Hello - looking at coasters like Anaconda or general Arrow loopers with corkscrew element makes me wonder whether or not the riders would all "fall out" if it weren't for the OTSR during the corkscrew. From outside the ride, it looks very much as if the centripetal force from the train rotation in the corkscrew wouldn't be enough to keep riders in the train-
I've been through quite a few of these elements on different occasions, and I think that my weight wasn't ALL on the harness, but on the other hand it also didn't have that "B&M" weightlessness feeling.
Am I right or wrong? *** Edited 12/6/2003 12:02:43 AM UTC by superman***
I get a very distinct floating sensation going through the corkscrews at the end of SFMM's Viper, but they are admittedly taken rather slowly after all the brakes that are along that ride. I wouldn't be surprised if someone could come out if they didn't have any restraints.
I don't know if I've ever felt like I was going to fall out of a corkscrew until I finally rode Vortex at PKI this year. I was completely out of my seat, and hanging onto the harness. Awesome.
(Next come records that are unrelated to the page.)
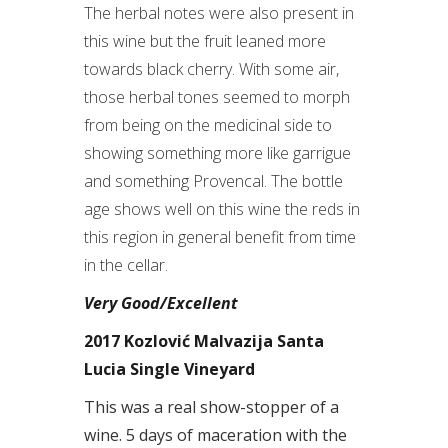
The herbal notes were also present in
this wine but the fruit leaned more
towards black cherry. With some air,
those herbal tones seemed to morph
from being on the medicinal side to
showing something more like garrigue
and something Provencal. The bottle
age shows well on this wine the reds in
this region in general benefit from time
in the cellar.
Very Good/Excellent
2017 Kozlović Malvazija Santa
Lucia Single Vineyard
This was a real show-stopper of a
wine. 5 days of maceration with the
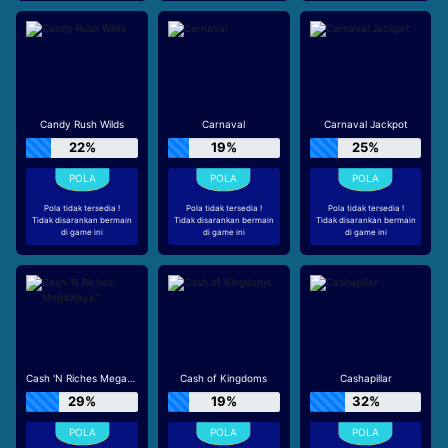
Candy Rush Wilds
Carnaval
Carnaval Jackpot
22%
19%
25%
Pola tidak tersedia !
Pola tidak tersedia !
Pola tidak tersedia !
Tidak disarankan bermain
Tidak disarankan bermain
Tidak disarankan bermain
di game ini
di game ini
di game ini
Cash 'N Riches Megaways™
Cash of Kingdoms
Cashapillar
29%
19%
32%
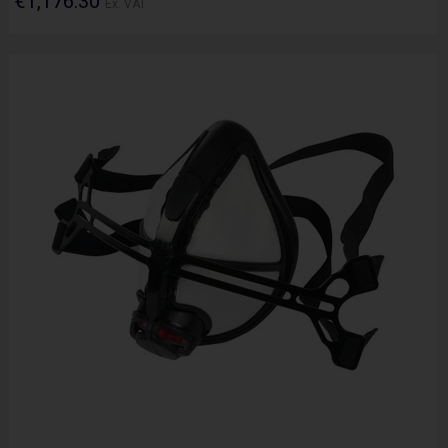
€1,176.30
Ex. VAT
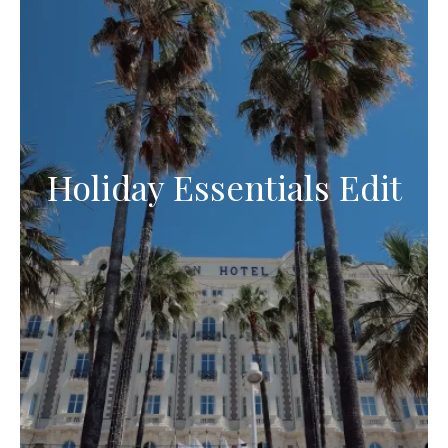
Holiday Essentials Edit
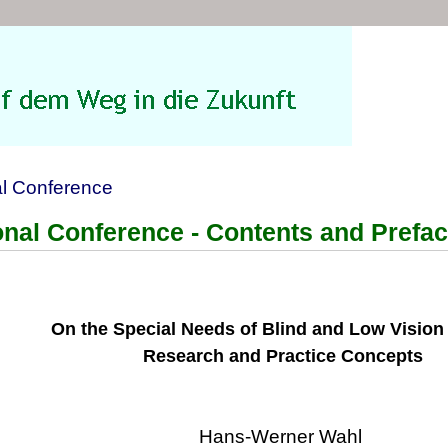
al Conference
ional Conference - Contents and Prefa
On the Special Needs of Blind and Low Vision
Research and Practice Concepts
Hans-Werner Wahl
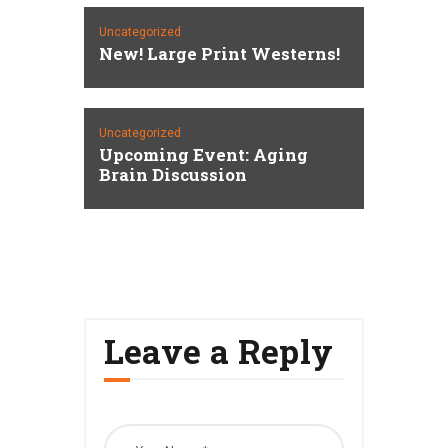
Uncategorized
New! Large Print Westerns!
Uncategorized
Upcoming Event: Aging
Brain Discussion
Leave a Reply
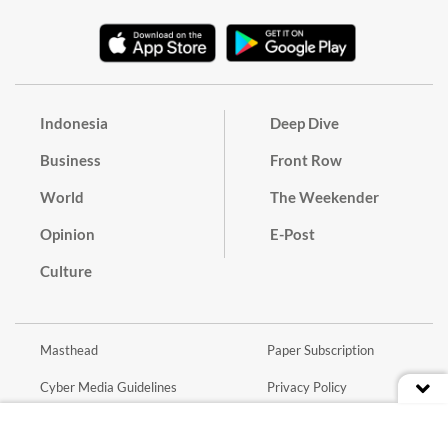
Indonesia
Deep Dive
Business
Front Row
World
The Weekender
Opinion
E-Post
Culture
Masthead
Paper Subscription
Cyber Media Guidelines
Privacy Policy
Contact
Discussion Guideline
It was my understanding, based on an old coaster article in Money magazine of all places (August, 1989), that the rider was supposed to feel 0 Gs at the apex of each corkscrew. The article included a reading from an accelerometer taken on CP's Corkscrew.
Kaldaim - I think when vertical loops reemerged in the 70's, in order to combat the failures of earlier circular loops, designers aimed to keep the Gs positive, but relatively low and constant throughout the loop.
But other than that issue, and in light of better-designed restraints, I don't think designers need to keep Gs at any specific level during inversions so long as the riders remain safe and comfortable. As you pointed out, B&M has the zero-G roll element. Their vertical loops are also designed with a much greater radius than the early Arrow vertical loops, and I have experienced some decent hang time on B&M vertical loops.
What surprises me, though, is that of the 6 coasters I've ridden with double corkscrews, I've only experienced serious hang time on Vortex's. Probably because they immediately follow the MCBR and are taken very slowly. But they were ridiculously fun, and I don't know why that design wasn't factored into all rides with double corkscrews. Even, as Tom Servo pointed out, if they need to put trims right before the element.
The best Arrow corkscrews I've found are on PGA's Demon. Completely weightless at the apex and they are taken pretty quick. It isn't hangtime, it's a weightless airtime feeling. Completely awesome and pretty smooth.
Chitown - I had completely forgotten about Shockwave's boomerang... as a younger and smaller lad, I remember once falling into the harness entering the boomerang, and returning to my seat in a much different position during the pullout. Somehow, though, that didn't seem as fun back then.
I think "camelback twist" is the terminology used for sit-down rides, but it's the same thing as an inverted zero-G roll. The inverted zero-G roll just looks different because the track traces the inside of the element, instead of the outside. If you were to trace the line that the feet of the riders make during an inverted zero-G roll, it would more closely resemble a "camelback." "Heartline twist" is also another term used for the inverted zero-G roll.
They look very different to me. The "camelback zero-G roll" (or whateveer they call it now)is the element on the sit-down Beemers like Kumba. It's shaped like a camel back hill but twists at the apex. The inverted coasters have a "heartline spin" (or heartline roll or whatever they call it now). This element is a flat (but twisted of course) section of track. It usually comes in the form of a hill with a flat section at the top, so it's shaped kind of like a trapezoid like this: /^^^\ The Kumba element is more like a triangle like this: /\ To make things even more confusing, I think B&M calls their corcscrews flat spins. To me, a flat spin sounds like a heartline roll.
I wish there were more of the camelback rolls and heartline rolls. They're way more interesting than cobra rolls and corcscrews in my opinion.
Matt - inverted zero-G rolls look different because of where the track is with respect to the train. If you trace a line where the feet of an individual row of riders on PGA's Top Gun travel during the roll, it will look very similar to the more angular path of the track during Kraken's roll.
Elements on inverted rides tend to be thinner, or narrower than the elements on sit-down rides, but the rider's heartline with respect to the element will be comparable. *** Edited 12/6/2003 5:35:35 PM UTC by Olsor***
Olsor said: Elements on inverted rides tend to be thinner, or narrower than the elements on sit-down rides, but the rider's heartline with respect to the element will be comparable. *** Edited 12/6/2003 5:35:35 PM UTC by Olsor***
So... is it fair to say that with a similar heartline path, inverted coasters are cheaper? (less steel required)
The original corkscrew was designed so that you would feel positive Gs throughout (Source: Roller Coasters, Flumes, and Flying Saucers. Very good book about Arrow). Unfortunately either that design was changed or trims on rides have made them moments of airtime.